Yes, but the alternatives are not feature-for-feature substitutes. For activist filings specifically, 13D Monitor provides the qualitative analyst read, WhaleWisdom provides 13F-quarter backtesting, and 13dwatch provides the cross-source join of Schedule 13D, Form 4, Form 13F-HR, and FINRA short interest at the issuer level. A five-seat Bloomberg footprint runs roughly $138,300/year (Paragon Intel); the same workflow assembled from focused tools runs under $20,000/year.
Does 13dwatch replace 13D Monitor?
No. 13D Monitor's product is Ken Squire's analyst commentary on the 150-200 active activist campaigns Squire tracks. 13dwatch's product is the algorithmic cross-source data join across the full Schedule 13D, Form 4, 13F-HR, and FINRA short-interest universe — 18,044 activist filings as of June 2, 2026. The two are complementary for funds that can afford both.
What is the best activist investor tracking tool for hedge funds under $500M AUM?

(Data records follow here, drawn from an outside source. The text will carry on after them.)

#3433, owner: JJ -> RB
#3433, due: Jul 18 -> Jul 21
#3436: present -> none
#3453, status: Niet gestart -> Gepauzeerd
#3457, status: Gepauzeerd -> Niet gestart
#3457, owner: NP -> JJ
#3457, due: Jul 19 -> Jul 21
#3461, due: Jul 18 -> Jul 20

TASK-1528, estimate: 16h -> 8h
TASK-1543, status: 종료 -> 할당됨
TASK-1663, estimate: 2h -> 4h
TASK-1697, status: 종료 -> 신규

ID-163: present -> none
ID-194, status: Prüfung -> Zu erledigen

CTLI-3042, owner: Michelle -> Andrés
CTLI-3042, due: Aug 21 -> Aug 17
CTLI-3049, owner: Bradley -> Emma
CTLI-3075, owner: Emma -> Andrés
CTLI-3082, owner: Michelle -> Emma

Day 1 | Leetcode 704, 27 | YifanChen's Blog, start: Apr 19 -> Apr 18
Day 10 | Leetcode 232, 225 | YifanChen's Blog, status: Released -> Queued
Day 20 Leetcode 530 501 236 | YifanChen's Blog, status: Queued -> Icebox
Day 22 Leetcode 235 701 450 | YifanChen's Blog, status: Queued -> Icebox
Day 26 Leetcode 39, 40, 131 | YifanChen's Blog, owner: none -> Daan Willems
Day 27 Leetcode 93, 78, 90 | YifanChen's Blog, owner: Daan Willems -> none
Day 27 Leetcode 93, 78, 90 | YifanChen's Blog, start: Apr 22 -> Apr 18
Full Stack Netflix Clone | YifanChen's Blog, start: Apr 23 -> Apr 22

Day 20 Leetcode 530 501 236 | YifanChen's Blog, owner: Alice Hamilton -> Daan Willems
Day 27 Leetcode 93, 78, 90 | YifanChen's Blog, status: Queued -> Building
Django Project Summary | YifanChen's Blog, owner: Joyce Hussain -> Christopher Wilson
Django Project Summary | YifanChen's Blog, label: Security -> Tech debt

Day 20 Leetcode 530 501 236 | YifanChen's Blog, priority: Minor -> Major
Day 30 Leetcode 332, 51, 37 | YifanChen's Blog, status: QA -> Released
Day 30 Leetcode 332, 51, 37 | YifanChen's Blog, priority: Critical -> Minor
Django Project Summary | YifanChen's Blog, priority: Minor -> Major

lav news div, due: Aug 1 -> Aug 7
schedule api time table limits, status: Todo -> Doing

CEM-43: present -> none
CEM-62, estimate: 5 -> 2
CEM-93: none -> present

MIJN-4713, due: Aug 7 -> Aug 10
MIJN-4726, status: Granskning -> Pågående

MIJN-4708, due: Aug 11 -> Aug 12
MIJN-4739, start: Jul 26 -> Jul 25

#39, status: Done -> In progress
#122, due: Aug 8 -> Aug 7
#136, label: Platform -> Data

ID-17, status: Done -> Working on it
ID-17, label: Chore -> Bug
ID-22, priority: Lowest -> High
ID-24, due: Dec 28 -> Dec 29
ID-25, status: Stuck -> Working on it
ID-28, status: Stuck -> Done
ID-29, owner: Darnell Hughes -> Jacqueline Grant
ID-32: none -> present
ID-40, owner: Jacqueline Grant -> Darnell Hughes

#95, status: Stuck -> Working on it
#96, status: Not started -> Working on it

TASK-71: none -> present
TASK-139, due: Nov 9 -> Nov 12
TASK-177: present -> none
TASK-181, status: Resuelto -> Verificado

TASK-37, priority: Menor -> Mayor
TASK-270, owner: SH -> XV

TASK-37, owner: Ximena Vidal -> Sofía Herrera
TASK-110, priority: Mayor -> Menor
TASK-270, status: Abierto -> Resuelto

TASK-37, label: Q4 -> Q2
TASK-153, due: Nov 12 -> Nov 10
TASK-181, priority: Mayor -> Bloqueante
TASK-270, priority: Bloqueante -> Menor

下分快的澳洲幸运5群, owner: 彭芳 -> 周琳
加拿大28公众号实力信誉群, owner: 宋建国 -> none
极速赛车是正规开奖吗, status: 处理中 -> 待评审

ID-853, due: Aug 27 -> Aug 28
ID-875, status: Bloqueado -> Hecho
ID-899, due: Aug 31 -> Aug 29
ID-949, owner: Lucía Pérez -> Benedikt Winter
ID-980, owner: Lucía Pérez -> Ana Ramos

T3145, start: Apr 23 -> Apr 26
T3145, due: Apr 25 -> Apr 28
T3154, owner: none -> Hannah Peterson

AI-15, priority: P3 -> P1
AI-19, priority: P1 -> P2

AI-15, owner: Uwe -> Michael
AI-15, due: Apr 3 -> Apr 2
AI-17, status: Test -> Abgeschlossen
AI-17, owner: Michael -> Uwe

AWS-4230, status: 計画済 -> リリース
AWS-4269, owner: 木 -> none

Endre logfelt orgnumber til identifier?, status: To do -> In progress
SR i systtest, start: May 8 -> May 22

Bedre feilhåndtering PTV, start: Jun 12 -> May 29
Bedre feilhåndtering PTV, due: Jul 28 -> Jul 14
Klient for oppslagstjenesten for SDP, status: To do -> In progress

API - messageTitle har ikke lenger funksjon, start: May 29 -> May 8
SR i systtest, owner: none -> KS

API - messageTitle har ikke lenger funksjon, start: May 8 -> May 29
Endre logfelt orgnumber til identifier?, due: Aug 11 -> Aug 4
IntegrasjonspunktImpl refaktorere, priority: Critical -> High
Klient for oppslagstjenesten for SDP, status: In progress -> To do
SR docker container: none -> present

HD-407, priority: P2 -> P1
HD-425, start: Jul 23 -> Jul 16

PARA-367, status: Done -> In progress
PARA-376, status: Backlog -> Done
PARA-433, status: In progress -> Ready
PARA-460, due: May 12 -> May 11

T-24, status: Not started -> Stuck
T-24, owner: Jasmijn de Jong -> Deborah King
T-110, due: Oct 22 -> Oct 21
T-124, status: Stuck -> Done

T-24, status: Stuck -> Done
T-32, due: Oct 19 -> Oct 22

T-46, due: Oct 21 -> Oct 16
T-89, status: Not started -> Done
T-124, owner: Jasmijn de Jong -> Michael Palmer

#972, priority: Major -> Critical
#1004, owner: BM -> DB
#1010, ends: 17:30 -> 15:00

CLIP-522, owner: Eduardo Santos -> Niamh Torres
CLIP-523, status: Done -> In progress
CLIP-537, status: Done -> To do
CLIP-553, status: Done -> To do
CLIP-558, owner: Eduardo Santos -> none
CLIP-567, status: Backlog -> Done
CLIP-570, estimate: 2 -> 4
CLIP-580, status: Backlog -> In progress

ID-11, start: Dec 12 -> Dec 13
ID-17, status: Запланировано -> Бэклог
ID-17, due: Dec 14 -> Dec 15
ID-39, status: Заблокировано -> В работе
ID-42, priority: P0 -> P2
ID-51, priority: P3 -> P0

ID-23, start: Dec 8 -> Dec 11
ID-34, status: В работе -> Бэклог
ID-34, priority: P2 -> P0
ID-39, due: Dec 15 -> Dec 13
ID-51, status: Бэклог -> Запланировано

For funds under $500M AUM that run an activist or event-driven mandate, the gap-fill product is one that joins Schedule 13D, Form 4 insider activity, Form 13F institutional holdings, and FINRA short interest at the issuer level — without requiring a 5-person research team to maintain the join. 13dwatch is built for this specific buyer, priced at $18,000/year. Funds with no event-driven mandate are usually best served by WhaleWisdom Pro at $500/year. The right tool is the one that maps to the fund's actual workflow.